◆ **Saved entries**
════════════════════
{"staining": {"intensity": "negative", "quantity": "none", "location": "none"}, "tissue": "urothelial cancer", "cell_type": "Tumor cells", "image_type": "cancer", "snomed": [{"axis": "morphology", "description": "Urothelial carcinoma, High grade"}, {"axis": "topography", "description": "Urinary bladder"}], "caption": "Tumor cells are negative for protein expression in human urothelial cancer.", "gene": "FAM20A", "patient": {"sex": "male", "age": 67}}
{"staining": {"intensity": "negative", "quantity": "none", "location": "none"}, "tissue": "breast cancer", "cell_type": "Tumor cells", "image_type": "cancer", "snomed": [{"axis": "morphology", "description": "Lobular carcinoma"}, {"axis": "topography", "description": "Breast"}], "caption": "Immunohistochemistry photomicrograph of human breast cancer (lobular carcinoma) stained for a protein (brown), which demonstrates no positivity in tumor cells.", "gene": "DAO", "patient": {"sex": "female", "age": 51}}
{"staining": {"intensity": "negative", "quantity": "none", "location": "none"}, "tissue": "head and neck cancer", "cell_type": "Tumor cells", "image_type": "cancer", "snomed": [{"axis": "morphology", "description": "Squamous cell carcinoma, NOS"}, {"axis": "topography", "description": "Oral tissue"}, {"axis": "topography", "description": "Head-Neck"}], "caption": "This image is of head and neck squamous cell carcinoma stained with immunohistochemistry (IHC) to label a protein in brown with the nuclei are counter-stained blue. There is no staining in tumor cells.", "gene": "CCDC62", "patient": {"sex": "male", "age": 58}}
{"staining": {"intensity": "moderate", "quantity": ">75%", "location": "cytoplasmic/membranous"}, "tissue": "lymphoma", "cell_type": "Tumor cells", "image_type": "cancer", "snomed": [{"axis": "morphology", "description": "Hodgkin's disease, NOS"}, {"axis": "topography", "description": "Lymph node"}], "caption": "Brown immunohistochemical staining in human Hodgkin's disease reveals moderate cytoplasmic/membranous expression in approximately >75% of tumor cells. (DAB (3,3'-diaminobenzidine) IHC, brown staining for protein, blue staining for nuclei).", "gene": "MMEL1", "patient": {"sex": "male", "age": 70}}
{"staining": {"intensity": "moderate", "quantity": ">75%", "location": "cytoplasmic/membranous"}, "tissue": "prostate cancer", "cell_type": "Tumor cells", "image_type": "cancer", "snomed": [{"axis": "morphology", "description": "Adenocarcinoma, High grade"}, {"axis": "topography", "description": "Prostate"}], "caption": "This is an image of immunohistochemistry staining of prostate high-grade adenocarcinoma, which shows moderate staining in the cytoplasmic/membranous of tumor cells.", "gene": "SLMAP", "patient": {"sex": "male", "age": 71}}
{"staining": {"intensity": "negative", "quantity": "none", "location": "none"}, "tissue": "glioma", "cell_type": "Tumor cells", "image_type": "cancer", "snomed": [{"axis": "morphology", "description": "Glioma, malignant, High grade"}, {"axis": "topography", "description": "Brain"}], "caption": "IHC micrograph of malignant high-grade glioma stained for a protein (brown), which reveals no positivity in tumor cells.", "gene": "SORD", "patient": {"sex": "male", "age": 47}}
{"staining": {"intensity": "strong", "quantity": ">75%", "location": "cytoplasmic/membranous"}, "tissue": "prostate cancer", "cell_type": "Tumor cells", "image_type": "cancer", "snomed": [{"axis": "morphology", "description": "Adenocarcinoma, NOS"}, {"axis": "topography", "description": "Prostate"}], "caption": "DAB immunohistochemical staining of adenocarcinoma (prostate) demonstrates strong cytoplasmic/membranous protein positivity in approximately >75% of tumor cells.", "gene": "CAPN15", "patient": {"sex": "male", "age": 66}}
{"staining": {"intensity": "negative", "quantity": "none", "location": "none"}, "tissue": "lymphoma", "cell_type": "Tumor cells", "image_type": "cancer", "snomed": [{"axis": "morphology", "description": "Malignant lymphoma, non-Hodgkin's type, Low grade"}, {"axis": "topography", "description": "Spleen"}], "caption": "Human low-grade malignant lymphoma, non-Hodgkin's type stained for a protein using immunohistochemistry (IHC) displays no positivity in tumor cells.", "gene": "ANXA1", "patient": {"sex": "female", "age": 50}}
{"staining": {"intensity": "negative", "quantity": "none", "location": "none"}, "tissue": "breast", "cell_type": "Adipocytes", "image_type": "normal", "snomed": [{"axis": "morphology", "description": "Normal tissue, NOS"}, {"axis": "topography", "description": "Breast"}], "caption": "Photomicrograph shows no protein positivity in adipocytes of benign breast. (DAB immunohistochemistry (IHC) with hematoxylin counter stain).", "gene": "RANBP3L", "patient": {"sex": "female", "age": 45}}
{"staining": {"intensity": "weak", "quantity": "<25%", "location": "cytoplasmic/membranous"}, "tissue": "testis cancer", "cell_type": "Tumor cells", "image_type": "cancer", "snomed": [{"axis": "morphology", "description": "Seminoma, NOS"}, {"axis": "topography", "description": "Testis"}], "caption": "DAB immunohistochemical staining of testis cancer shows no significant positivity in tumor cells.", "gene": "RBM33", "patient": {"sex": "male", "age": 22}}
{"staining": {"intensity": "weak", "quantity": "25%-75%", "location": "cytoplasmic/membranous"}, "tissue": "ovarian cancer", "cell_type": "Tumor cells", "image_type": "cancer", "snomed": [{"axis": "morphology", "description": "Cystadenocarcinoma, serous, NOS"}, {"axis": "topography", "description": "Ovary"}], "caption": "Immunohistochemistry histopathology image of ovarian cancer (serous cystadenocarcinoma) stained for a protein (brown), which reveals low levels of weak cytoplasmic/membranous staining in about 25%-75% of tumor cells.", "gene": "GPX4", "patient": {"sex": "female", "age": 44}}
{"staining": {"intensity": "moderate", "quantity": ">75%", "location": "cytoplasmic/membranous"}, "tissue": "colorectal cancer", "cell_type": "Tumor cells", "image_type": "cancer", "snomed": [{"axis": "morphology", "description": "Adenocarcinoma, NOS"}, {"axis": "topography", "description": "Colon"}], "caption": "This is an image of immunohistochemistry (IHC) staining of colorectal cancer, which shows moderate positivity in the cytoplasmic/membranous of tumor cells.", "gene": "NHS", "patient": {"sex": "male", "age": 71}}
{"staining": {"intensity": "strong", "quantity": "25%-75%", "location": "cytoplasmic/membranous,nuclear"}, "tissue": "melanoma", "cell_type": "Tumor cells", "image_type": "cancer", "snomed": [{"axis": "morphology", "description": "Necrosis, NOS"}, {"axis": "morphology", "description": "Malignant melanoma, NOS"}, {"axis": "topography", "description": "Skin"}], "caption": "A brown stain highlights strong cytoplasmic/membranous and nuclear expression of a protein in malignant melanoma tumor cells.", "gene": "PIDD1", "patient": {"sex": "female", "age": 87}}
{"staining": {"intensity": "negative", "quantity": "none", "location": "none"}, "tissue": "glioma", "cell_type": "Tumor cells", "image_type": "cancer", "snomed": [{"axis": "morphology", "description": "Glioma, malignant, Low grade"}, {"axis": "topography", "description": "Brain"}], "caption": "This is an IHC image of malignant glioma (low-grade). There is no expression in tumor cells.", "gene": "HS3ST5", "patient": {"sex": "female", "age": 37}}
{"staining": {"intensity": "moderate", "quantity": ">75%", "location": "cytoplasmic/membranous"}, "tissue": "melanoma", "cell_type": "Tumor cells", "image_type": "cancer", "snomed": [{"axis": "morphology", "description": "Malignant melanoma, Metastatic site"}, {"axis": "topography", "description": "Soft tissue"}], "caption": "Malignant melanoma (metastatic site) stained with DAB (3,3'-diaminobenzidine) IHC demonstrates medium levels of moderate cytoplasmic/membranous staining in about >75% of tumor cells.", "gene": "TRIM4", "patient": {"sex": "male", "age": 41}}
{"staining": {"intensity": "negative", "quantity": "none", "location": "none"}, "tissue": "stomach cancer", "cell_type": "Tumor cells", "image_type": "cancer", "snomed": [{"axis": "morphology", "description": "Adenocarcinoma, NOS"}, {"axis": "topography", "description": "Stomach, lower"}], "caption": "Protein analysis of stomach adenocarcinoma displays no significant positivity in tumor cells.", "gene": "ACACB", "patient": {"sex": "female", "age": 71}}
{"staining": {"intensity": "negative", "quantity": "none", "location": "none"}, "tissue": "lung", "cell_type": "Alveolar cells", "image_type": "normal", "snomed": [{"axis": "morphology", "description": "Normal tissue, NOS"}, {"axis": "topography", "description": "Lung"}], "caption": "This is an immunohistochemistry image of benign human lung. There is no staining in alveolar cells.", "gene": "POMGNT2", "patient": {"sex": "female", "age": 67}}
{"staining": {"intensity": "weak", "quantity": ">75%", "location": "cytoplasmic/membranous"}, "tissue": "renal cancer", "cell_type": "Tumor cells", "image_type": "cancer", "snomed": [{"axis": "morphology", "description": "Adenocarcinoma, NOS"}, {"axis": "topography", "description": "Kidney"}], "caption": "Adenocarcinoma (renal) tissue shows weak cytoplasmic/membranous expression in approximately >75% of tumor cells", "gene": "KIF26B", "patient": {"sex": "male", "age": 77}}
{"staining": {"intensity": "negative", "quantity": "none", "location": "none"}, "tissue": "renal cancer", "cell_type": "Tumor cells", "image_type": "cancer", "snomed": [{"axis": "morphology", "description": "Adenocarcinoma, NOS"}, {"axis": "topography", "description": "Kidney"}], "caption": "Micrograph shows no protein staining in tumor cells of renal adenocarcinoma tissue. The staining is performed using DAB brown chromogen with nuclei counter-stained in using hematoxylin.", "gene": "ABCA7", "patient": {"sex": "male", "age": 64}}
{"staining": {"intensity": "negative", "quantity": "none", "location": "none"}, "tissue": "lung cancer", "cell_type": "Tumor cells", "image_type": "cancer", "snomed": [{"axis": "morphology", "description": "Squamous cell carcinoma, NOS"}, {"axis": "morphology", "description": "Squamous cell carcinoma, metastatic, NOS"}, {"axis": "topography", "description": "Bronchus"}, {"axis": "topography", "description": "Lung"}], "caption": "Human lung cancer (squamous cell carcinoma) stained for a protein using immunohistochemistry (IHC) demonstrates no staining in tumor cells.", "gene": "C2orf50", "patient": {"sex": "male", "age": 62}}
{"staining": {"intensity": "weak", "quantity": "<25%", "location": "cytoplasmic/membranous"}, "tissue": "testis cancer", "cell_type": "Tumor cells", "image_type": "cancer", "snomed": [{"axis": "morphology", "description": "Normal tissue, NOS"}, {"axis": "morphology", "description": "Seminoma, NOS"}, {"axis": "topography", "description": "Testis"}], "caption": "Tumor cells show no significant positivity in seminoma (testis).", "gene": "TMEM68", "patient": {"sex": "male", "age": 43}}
════════════════════
◆ **Assigned task**
Which lines above hold the word "blue"? Copy each of them.

◆ **Worked solution**
{"staining": {"intensity": "negative", "quantity": "none", "location": "none"}, "tissue": "head and neck cancer", "cell_type": "Tumor cells", "image_type": "cancer", "snomed": [{"axis": "morphology", "description": "Squamous cell carcinoma, NOS"}, {"axis": "topography", "description": "Oral tissue"}, {"axis": "topography", "description": "Head-Neck"}], "caption": "This image is of head and neck squamous cell carcinoma stained with immunohistochemistry (IHC) to label a protein in brown with the nuclei are counter-stained blue. There is no staining in tumor cells.", "gene": "CCDC62", "patient": {"sex": "male", "age": 58}}
{"staining": {"intensity": "moderate", "quantity": ">75%", "location": "cytoplasmic/membranous"}, "tissue": "lymphoma", "cell_type": "Tumor cells", "image_type": "cancer", "snomed": [{"axis": "morphology", "description": "Hodgkin's disease, NOS"}, {"axis": "topography", "description": "Lymph node"}], "caption": "Brown immunohistochemical staining in human Hodgkin's disease reveals moderate cytoplasmic/membranous expression in approximately >75% of tumor cells. (DAB (3,3'-diaminobenzidine) IHC, brown staining for protein, blue staining for nuclei).", "gene": "MMEL1", "patient": {"sex": "male", "age": 70}}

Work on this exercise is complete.